Ritz Anna, Shakhnarovich Gregory, Salomon Arthur R, Raphael Benjamin J
Department of Computer Science, Brown University, Toyota Technological Institute at Chicago, Chicago, IL, USA.
Bioinformatics. 2009 Jan 1;25(1):14-21. doi: 10.1093/bioinformatics/btn569. Epub 2008 Nov 7.
Modification of proteins via phosphorylation is a primary mechanism for signal transduction in cells. Phosphorylation sites on proteins are determined in part through particular patterns, or motifs, present in the amino acid sequence.

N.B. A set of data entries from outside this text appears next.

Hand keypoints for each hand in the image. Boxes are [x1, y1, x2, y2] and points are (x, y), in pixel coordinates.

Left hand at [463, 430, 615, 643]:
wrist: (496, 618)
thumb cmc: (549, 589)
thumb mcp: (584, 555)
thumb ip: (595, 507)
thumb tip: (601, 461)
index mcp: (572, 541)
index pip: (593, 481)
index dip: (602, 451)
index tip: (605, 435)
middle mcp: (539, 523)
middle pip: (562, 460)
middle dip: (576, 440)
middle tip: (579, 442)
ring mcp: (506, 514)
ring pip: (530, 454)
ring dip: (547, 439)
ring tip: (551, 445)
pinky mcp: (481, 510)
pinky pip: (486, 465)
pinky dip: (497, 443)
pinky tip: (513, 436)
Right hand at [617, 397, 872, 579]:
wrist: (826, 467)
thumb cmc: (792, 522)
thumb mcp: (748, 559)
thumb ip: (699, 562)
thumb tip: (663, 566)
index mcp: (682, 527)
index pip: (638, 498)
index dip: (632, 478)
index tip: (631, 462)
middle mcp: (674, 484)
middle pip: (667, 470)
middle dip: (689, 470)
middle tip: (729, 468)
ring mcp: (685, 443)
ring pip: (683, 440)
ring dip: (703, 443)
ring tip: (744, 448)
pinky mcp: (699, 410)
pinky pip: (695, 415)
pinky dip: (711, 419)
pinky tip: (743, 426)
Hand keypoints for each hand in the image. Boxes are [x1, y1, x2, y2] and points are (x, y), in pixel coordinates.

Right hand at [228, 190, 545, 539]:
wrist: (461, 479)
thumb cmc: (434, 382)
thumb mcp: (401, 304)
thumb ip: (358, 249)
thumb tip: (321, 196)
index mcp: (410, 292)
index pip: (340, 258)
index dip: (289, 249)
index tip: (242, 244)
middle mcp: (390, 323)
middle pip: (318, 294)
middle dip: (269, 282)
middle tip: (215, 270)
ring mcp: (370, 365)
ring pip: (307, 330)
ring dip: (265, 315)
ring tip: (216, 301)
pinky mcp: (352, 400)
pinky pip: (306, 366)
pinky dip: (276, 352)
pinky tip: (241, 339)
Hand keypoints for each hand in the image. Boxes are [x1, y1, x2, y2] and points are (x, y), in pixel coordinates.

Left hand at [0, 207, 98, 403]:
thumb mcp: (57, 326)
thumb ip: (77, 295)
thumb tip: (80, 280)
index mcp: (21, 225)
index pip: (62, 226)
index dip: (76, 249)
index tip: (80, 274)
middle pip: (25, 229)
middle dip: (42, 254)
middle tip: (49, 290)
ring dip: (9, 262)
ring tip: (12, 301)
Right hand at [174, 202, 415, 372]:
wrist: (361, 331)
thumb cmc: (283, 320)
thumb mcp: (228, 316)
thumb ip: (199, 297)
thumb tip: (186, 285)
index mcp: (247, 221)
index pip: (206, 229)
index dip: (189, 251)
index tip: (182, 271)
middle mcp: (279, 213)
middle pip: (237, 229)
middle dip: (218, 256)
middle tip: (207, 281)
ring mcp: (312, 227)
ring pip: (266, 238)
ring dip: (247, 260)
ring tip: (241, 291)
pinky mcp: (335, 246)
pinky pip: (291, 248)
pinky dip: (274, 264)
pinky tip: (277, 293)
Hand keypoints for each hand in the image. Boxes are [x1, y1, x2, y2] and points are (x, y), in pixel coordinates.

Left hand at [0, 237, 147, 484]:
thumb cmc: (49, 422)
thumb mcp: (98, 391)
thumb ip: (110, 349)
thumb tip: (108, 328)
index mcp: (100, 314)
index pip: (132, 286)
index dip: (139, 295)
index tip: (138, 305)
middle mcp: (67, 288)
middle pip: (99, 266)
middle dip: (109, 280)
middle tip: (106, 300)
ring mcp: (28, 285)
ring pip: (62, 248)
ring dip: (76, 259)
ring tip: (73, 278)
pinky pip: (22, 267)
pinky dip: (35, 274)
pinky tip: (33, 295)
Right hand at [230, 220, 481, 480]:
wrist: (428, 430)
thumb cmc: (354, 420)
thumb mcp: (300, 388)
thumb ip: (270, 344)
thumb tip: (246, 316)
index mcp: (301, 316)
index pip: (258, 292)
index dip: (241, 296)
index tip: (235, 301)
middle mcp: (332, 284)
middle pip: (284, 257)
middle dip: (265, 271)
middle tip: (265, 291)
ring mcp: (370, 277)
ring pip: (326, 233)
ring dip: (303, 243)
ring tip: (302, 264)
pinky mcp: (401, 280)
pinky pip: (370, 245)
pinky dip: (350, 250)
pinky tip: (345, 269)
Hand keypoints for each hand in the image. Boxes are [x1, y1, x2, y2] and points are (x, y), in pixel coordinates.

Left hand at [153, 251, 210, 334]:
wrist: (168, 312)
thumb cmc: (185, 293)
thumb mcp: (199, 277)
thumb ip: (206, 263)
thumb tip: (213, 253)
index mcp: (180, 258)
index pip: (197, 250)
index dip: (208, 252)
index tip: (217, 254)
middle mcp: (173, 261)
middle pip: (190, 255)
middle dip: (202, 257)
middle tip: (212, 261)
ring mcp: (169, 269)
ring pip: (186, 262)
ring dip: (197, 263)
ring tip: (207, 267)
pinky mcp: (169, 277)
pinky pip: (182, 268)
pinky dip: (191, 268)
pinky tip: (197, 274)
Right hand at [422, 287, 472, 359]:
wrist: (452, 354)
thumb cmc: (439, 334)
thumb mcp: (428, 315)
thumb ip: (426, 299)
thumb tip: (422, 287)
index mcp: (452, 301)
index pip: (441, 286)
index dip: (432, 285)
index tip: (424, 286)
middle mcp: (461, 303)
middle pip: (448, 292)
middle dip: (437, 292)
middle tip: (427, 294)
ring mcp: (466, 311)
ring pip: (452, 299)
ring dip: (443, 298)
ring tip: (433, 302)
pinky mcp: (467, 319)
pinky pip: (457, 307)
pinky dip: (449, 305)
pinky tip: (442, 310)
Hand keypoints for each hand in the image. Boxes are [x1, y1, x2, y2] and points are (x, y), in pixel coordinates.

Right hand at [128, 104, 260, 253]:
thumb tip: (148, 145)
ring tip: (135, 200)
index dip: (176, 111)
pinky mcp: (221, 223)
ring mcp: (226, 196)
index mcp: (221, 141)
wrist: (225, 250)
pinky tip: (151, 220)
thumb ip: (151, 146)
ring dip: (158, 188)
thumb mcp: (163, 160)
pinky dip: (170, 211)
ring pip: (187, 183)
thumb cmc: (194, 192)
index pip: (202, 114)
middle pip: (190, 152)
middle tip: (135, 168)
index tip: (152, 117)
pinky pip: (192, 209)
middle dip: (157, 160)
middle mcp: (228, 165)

We describe an algorithm that simultaneously discovers multiple motifs in a set of peptides that were phosphorylated by several different kinases. Such sets of peptides are routinely produced in proteomics experiments.Our motif-finding algorithm uses the principle of minimum description length to determine a mixture of sequence motifs that distinguish a foreground set of phosphopeptides from a background set of unphosphorylated peptides. We show that our algorithm outperforms existing motif-finding algorithms on synthetic datasets consisting of mixtures of known phosphorylation sites. We also derive a motif specificity score that quantifies whether or not the phosphoproteins containing an instance of a motif have a significant number of known interactions. Application of our motif-finding algorithm to recently published human and mouse proteomic studies recovers several known phosphorylation motifs and reveals a number of novel motifs that are enriched for interactions with a particular kinase or phosphatase. Our tools provide a new approach for uncovering the sequence specificities of uncharacterized kinases or phosphatases.
通过磷酸化修饰蛋白质是细胞信号转导的主要机制。蛋白质上的磷酸化位点部分是通过氨基酸序列中存在的特定模式或基序来确定的。
我们描述了一种算法,该算法能在一组由几种不同激酶磷酸化的肽中同时发现多个基序。这样的肽组在蛋白质组学实验中经常产生。我们的基序发现算法使用最小描述长度原理来确定区分磷酸化肽前景集与未磷酸化肽背景集的序列基序混合物。我们表明,在由已知磷酸化位点混合物组成的合成数据集上,我们的算法优于现有的基序发现算法。我们还推导了一个基序特异性分数,用于量化包含基序实例的磷酸化蛋白质是否具有大量已知相互作用。将我们的基序发现算法应用于最近发表的人类和小鼠蛋白质组学研究,发现了几个已知的磷酸化基序,并揭示了许多与特定激酶或磷酸酶相互作用丰富的新基序。我们的工具为揭示未表征激酶或磷酸酶的序列特异性提供了一种新方法。